# [INSTRUCTIONS TO FOLLOW]
Return all of the data exactly as written, without the pictures.

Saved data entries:
====================
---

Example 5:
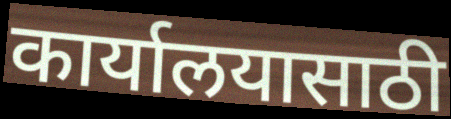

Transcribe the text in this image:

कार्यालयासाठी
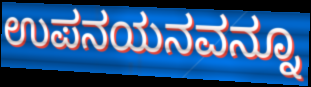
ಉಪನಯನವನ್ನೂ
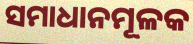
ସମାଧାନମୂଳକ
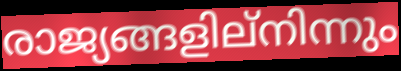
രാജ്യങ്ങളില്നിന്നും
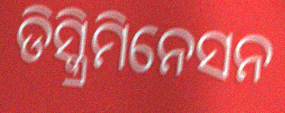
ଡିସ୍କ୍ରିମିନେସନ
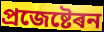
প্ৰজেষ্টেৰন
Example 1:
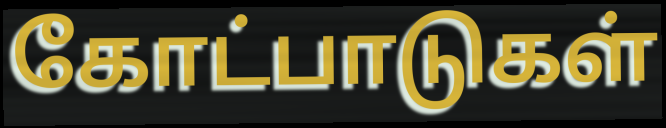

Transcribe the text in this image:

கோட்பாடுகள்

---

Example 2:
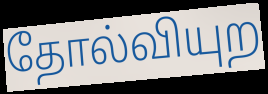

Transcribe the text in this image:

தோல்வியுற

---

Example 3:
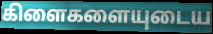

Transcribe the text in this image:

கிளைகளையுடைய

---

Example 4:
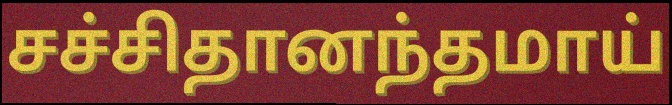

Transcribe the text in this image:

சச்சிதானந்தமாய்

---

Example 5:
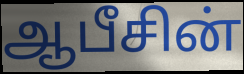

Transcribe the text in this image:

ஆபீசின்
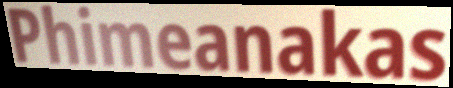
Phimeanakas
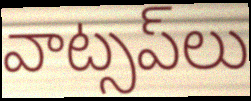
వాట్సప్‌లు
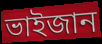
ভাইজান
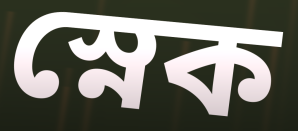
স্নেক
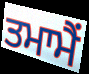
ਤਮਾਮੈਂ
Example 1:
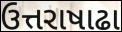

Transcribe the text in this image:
====================
# [RESULT OF THE TASK]
---

Example 5:

Transcribe the text in this image:

कार्यालयासाठी
ಉಪನಯನವನ್ನೂ
ସମାଧାନମୂଳକ
രാജ്യങ്ങളില്നിന്നും
ଡିସ୍କ୍ରିମିନେସନ
প্ৰজেষ্টেৰন
Example 1:

Transcribe the text in this image:

கோட்பாடுகள்

---

Example 2:

Transcribe the text in this image:

தோல்வியுற

---

Example 3:

Transcribe the text in this image:

கிளைகளையுடைய

---

Example 4:

Transcribe the text in this image:

சச்சிதானந்தமாய்

---

Example 5:

Transcribe the text in this image:

ஆபீசின்
Phimeanakas
వాట్సప్‌లు
ভাইজান
স্নেক
ਤਮਾਮੈਂ
Example 1:

Transcribe the text in this image:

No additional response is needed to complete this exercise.